### What you need to do
Express all the lines below as a Markdown table with two columns, Number and Text, where Number holds the row number. Leave out blank lines and the pictures.

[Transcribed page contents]
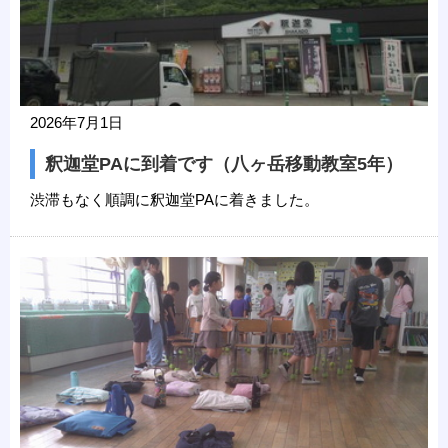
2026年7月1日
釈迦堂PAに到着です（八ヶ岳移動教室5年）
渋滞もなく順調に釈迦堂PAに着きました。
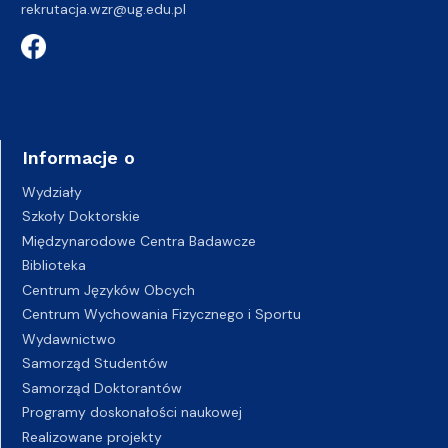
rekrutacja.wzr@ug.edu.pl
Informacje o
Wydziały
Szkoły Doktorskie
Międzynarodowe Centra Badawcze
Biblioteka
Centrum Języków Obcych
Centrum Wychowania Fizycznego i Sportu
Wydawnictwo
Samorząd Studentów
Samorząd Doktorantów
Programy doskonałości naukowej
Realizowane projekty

### Task output
| Number | Text |
|---|---|
| 1 | 2026年7月1日 |
| 2 | 釈迦堂PAに到着です（八ヶ岳移動教室5年） |
| 3 | 渋滞もなく順調に釈迦堂PAに着きました。 |
| 4 | rekrutacja.wzr@ug.edu.pl |
| 5 | Informacje o |
| 6 | Wydziały |
| 7 | Szkoły Doktorskie |
| 8 | Międzynarodowe Centra Badawcze |
| 9 | Biblioteka |
| 10 | Centrum Języków Obcych |
| 11 | Centrum Wychowania Fizycznego i Sportu |
| 12 | Wydawnictwo |
| 13 | Samorząd Studentów |
| 14 | Samorząd Doktorantów |
| 15 | Programy doskonałości naukowej |
| 16 | Realizowane projekty |